Я угостил обедом старуху – аппетит сверхъестественный, голод – ее единственное чувство, они с дочерью ели так дружно, как заговорщицы.
У меня жена беременна,
Но, конечно, это временно.
20 сентября. Вчера Горький читал в нашей «Студии» о картинах для кинематографа и театра. Слушателей было мало. Я предложил ему сесть за стол, он сказал: «Нет, лучше сюда! – и сел за детскую парту: – В детстве не довелось посидеть на этой скамье». Он очень удручен смертью Леонида Андреева. «Это был огромный талант. Я такого не видал. У него было воображение – бешеное. Скажи ему, какая вещь лежала на столе, он сразу скажет все остальные вещи. Нужно написать воспоминания о Леониде Андрееве. И вы, Корней Ив., напишите. Помню, на Капри, мы шли и увидели отвесную стену, высокую, – и я сказал ему: вообразите, что там наверху – человек. Он мгновенно построил рассказ «Любовь к ближнему» – но рассказал его лучше, чем у него написалось».

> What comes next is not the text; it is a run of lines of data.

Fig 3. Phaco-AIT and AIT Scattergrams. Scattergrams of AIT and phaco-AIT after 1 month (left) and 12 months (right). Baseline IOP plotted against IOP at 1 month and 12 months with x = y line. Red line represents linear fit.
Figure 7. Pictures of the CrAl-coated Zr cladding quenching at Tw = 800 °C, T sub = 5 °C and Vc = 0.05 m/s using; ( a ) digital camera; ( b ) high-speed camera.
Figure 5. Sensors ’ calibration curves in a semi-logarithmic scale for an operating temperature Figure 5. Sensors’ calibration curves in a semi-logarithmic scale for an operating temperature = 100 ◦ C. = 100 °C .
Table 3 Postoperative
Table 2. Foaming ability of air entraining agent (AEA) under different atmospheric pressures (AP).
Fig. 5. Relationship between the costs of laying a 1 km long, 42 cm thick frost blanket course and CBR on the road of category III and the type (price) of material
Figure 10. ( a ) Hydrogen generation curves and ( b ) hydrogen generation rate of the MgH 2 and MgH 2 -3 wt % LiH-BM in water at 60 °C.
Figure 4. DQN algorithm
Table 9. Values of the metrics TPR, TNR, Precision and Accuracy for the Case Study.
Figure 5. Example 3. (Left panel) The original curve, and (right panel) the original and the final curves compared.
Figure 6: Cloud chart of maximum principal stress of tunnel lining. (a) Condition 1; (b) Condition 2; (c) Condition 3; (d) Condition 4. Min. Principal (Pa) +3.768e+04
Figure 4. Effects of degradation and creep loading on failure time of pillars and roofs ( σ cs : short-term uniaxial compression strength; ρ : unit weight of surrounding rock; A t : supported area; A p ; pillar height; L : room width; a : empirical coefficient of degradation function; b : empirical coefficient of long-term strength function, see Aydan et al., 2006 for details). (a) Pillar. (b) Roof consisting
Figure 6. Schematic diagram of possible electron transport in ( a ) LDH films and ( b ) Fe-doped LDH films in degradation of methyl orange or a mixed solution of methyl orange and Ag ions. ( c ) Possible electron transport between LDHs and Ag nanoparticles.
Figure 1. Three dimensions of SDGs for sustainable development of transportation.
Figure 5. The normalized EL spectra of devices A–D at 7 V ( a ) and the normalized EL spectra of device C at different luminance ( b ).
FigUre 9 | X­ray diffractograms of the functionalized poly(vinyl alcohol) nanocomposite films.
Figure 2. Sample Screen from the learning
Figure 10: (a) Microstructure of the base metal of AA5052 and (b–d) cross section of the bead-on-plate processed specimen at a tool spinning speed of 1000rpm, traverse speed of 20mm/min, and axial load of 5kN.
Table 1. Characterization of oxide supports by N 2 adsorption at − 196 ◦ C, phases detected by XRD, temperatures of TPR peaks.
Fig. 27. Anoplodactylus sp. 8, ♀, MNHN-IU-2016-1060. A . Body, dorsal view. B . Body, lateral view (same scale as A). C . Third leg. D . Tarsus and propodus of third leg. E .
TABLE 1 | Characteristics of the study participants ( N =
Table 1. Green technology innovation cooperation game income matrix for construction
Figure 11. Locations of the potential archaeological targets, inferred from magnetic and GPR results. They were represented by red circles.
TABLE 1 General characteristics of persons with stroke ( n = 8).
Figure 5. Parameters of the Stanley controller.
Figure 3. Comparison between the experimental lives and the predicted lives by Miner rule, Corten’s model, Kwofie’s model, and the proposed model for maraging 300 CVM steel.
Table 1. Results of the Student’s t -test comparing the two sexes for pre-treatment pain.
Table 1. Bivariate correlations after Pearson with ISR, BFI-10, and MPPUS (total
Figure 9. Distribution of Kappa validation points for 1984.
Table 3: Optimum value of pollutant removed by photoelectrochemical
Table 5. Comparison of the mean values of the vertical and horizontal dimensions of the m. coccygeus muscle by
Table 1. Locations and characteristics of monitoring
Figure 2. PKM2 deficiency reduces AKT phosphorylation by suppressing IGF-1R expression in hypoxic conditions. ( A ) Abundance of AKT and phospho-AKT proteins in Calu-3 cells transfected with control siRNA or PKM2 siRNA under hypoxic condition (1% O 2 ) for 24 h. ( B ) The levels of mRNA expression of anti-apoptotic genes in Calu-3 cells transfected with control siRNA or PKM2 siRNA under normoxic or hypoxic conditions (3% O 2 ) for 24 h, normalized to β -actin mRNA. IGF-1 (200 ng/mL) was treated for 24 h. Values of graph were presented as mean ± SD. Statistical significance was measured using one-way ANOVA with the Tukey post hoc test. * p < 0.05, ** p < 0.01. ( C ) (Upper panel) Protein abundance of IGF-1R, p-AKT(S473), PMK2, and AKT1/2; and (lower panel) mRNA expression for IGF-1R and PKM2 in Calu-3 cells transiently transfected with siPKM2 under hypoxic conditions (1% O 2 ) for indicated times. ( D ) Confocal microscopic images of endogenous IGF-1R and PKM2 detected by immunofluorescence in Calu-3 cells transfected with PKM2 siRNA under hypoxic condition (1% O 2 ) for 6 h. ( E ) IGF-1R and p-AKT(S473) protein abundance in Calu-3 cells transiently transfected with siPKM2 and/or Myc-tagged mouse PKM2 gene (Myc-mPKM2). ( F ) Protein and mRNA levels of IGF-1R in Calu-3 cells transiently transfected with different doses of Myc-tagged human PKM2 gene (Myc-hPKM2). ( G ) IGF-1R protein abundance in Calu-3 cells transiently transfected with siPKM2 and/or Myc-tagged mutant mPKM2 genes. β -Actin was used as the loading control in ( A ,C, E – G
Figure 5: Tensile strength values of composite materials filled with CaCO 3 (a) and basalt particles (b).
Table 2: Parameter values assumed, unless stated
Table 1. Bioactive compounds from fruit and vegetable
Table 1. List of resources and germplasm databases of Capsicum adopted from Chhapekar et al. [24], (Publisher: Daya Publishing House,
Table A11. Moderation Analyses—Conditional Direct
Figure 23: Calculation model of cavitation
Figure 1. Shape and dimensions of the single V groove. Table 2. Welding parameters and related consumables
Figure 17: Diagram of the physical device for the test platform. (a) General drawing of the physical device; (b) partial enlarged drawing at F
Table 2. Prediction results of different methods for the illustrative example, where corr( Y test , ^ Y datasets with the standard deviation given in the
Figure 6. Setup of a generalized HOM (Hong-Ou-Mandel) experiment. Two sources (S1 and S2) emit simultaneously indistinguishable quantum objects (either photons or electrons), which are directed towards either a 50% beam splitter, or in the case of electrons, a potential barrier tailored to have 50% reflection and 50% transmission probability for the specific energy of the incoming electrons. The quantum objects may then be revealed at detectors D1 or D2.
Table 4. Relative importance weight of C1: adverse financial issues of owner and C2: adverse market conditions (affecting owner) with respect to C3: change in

24 сентября. Заседание по сценариям. Впервые присутствует Марья Игнатьевна Бенкендорф, и, как ни странно, Горький, хотя и не говорил ни слова ей, но все говорил для нее, распуская весь павлиний хвост. Был очень остроумен, словоохотлив, блестящ, как гимназист на балу.
26 октября. У Тихоновых. Холод. Чай у Махлиных. Горький вспоминал о Чехове: был в Ялте татарин, – все подмигивал одним глазом: ходил к знаменитостям и подмигивал. Чехов его не любил. Один раз спрашивает маму: – Мамаша, зачем приходил этот татарин? – А он, Антоша, хотел спросить у тебя одну вещь. – Какую? – Как ловят китов? – Китов? Ну, это очень просто: берут много селедок, целую сотню, и бросают киту. Кит наестся соленого и захочет пить. А пить ему не дают – нарочно! В море вода тоже соленая – вот он и плывет к реке, где пресная вода. Чуть он заберется в реку, люди делают в реке загородку, чтобы назад ему ходу не было, и кит пойман. – Мамаша кинулась разыскивать татарина, чтобы рассказать ему, как ловят китов. Дразнил бедную старуху.
28 октября. Должно было быть заседание Исторических картин, но не состоялось (Тихонов заболтался с дамой – Кемеровой) – и Горький стал рассказывать нам разные истории. Мы сидели как очарованные. Рассказывал конфузливо, в усы – а потом разошелся. Начал с обезьяны – как он пошел с Шаляпиным в цирк, и там показывали обезьяну, которая кушала, курила и т. д. И вот неожиданно – смотрю: Федор тут же, при публике, делает все обезьяньи жесты – чешет рукою за ухом и т. д. Изумительно! Потом Горький перешел на селедку – как сельдь «идет»: вот этакий остров – появляется в Каспийском (опаловом, зеленоватом) море и движется. Слой сельдей такой густой, что вставь весло – стоит. Верхние уже не в воде, а сверху, в воздухе – уже сонные – очень красиво. Есть такие озорники (люди), что ныряют вглубь, но потом не вынырнуть, все равно как под лед нырнули, тонут.
– А вы тонули? – спросил С. Ф. Ольденбург.
– Раз шесть. Один раз в Нижнем. Зацепился ногою за якорный канат (там был на дне якорь) и не мог освободить ногу. Так и остался бы на дне, если бы не увидел извозчик, который ехал по откосу, – он увидел, что вон человек нырнул, и кинулся поскорее. Ну, конечно, я без чувств был – и вот тогда я узнал, что такое, когда в чувство приводят. У меня и так кожа с ноги была содрана, как чулок (за якорь зацепили), а потом, как приводили в чувство, катали меня по камням, по доскам – все тело занозили, исцарапали; я глянул и думаю: здорово! Ведь они меня швыряли, как мертвого. И чуть очнулся, я сейчас же драться с околоточным – тот меня в участок свести хотел. Я не давался, но все же попал.